Sunday, January 8, 2017

Andriana Lehr – Artifacts



Andriana Lehr – Artifacts 


Andriana Lehr might originally hail from a small farm in South Dakota, but there’s nothing small town about her songwriting or musical talents. Her latest release Artifacts builds on the promise she exhibited on her 2013 debut Try to Be True while still showing every bit of the influences that have shaped her into the performer she is today. Her decade spent in the Minneapolis/St. Paul area, a traditional hotbed for talented singers and songwriters, has honed her potential to a sharp edge and she has both the sound judgment and technique to increasingly realize her artistic ideas. The ten songs on Artifacts never content themselves with a single pose or line of musical adventure. Instead, she fearlessly incorporates unexpected instruments into her template and sets them against unlikely instrumental counterparts. Classical meets country, folk gets a light R&B tinge, and her ear for inventive vocal melodies seems to be unerring.  

“Outrun the Change” puts listeners on notice that a lot has changed and more is in the offing.

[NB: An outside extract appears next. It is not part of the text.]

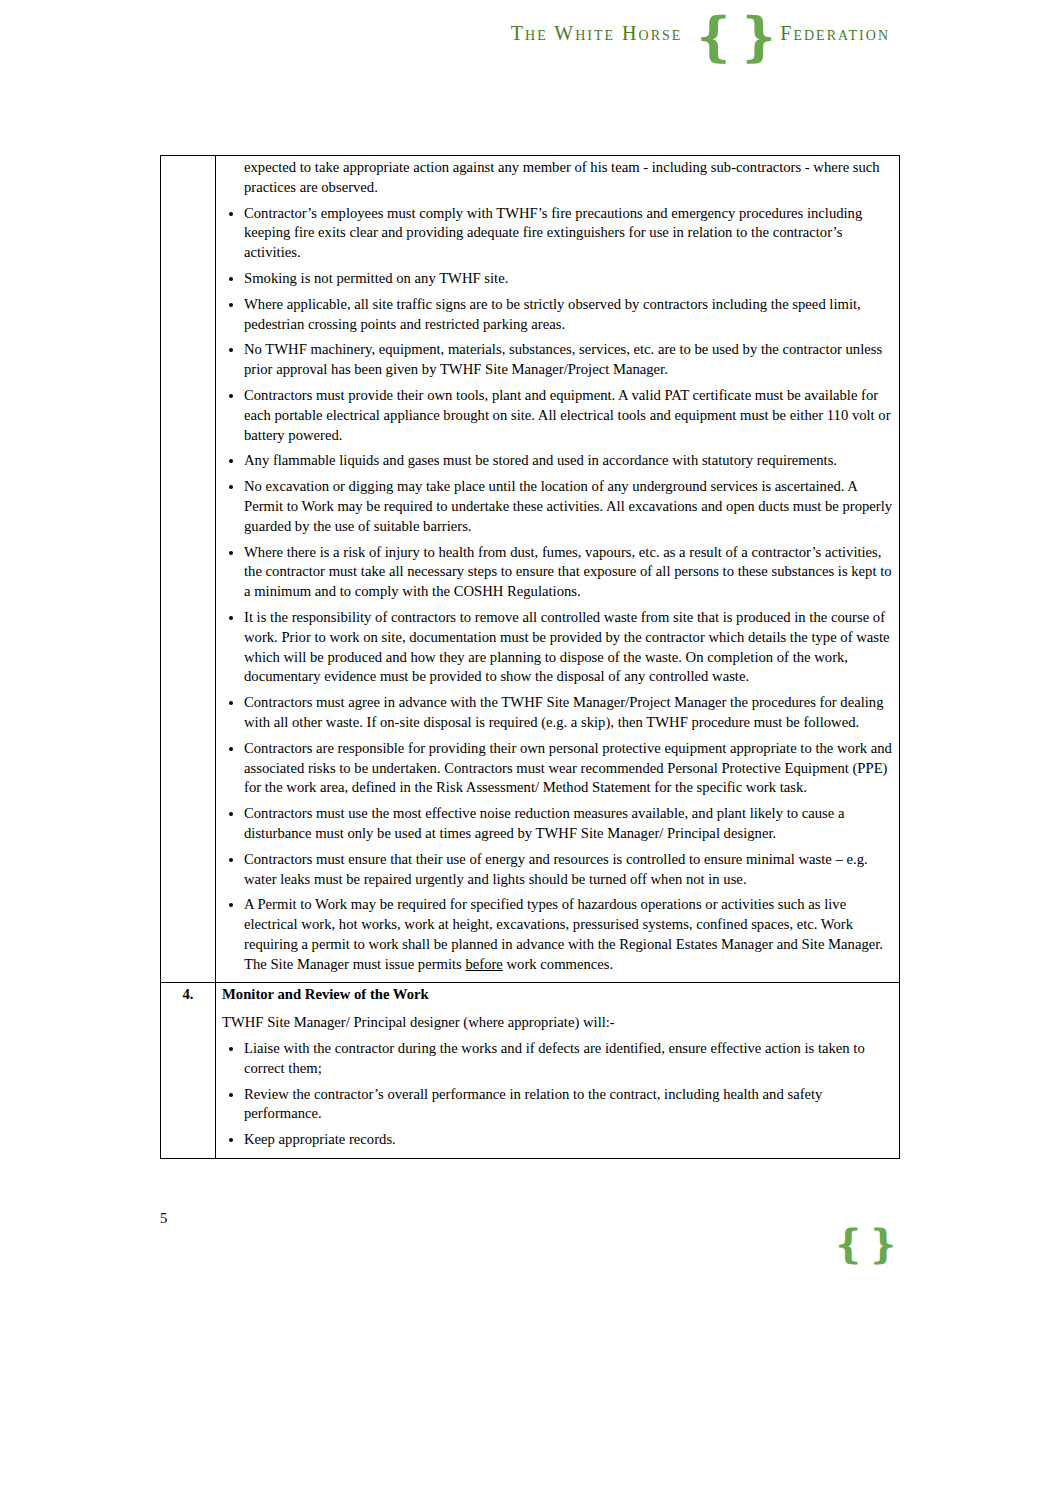The White Horse❴❵Federation
| | expected to take appropriate action against any member of his team - including sub-contractors - where such practices are observed. Contractor’s employees must comply with TWHF’s fire precautions and emergency procedures including keeping fire exits clear and providing adequate fire extinguishers for use in relation to the contractor’s activities. Smoking is not permitted on any TWHF site. Where applicable, all site traffic signs are to be strictly observed by contractors including the speed limit, pedestrian crossing points and restricted parking areas. No TWHF machinery, equipment, materials, substances, services, etc. are to be used by the contractor unless prior approval has been given by TWHF Site Manager/Project Manager. Contractors must provide their own tools, plant and equipment. A valid PAT certificate must be available for each portable electrical appliance brought on site. All electrical tools and equipment must be either 110 volt or battery powered. Any flammable liquids and gases must be stored and used in accordance with statutory requirements. No excavation or digging may take place until the location of any underground services is ascertained. A Permit to Work may be required to undertake these activities. All excavations and open ducts must be properly guarded by the use of suitable barriers. Where there is a risk of injury to health from dust, fumes, vapours, etc. as a result of a contractor’s activities, the contractor must take all necessary steps to ensure that exposure of all persons to these substances is kept to a minimum and to comply with the COSHH Regulations. It is the responsibility of contractors to remove all controlled waste from site that is produced in the course of work. Prior to work on site, documentation must be provided by the contractor which details the type of waste which will be produced and how they are planning to dispose of the waste. On completion of the work, documentary evidence must be provided to show the disposal of any controlled waste. Contractors must agree in advance with the TWHF Site Manager/Project Manager the procedures for dealing with all other waste. If on-site disposal is required (e.g. a skip), then TWHF procedure must be followed. Contractors are responsible for providing their own personal protective equipment appropriate to the work and associated risks to be undertaken. Contractors must wear recommended Personal Protective Equipment (PPE) for the work area, defined in the Risk Assessment/ Method Statement for the specific work task. Contractors must use the most effective noise reduction measures available, and plant likely to cause a disturbance must only be used at times agreed by TWHF Site Manager/ Principal designer. Contractors must ensure that their use of energy and resources is controlled to ensure minimal waste – e.g. water leaks must be repaired urgently and lights should be turned off when not in use. A Permit to Work may be required for specified types of hazardous operations or activities such as live electrical work, hot works, work at height, excavations, pressurised systems, confined spaces, etc. Work requiring a permit to work shall be planned in advance with the Regional Estates Manager and Site Manager. The Site Manager must issue permits before work commences. |
| 4. | Monitor and Review of the Work TWHF Site Manager/ Principal designer (where appropriate) will:- Liaise with the contractor during the works and if defects are identified, ensure effective action is taken to correct them; Review the contractor’s overall performance in relation to the contract, including health and safety performance. Keep appropriate records. |
5
❴❵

In some ways, this is a song that covers no new territory – plenty of young artists have written about the accompanying shifts that come with growing older and leaving childhood behind. What separates Lehr from her peers on this track and others is the melancholy she invests this with, but the deeper understanding as well. Her aims are deceptively modest. By merely communicating the realities of her life and inner weather, she seemingly makes music for herself alone, but by communicating these things so directly, the song achieves an universality that reaches far beyond the borders of the autobiographical. This applies to many of the songs on Artifacts.

“Ready To Be”, the album’s second track, is similar in intent, but it takes a little bit wider of a view lyrically. The quasi-shuffle of Steve Goold’s drumming gives Lehr a great rhythmic base to sing over and she takes full advantage of it. The languid unraveling of “Ashes in the Fog” is about, in some respects, finding clarity in a life and world where things aren’t always clear or present themselves as they. How do you deal with that, how do you move on? Lehr finds no real answers, but perhaps those answers are here for listeners to discover and remain unspoken. Ken Wilson’s evocative, haunting dobro playing gives the song a second “vocal” that neatly complements Lehr’s own. The tenor sax making an appearance on “Bright Yellow Lights” gives this track a smoky, late night quality that it might otherwise lack and the reverb-soaked guitar work further accentuates that. Though Lehr brings a bevy of talented collaborators to work with her on this album, none of the tracks are a showcase of their virtuosic skills and, instead, musicians like saxophonist J.P. Delaire and guitarist Bryan Ewald are much more concerned with serving the song. 

“The Expansion of Everything” ends the album on the same daring note that has characterized so much of it. Pedal steel and cell co-exist easily together with Lehr’s folkie acoustic guitar and she delivers another stunning vocal that puts a bright spotlight on her exquisite phrasing. Artifacts is the sort of album that all around music fans will enjoy and continue returning to for some time – it isn’t reined in by silly labels or an unwillingness to take chances.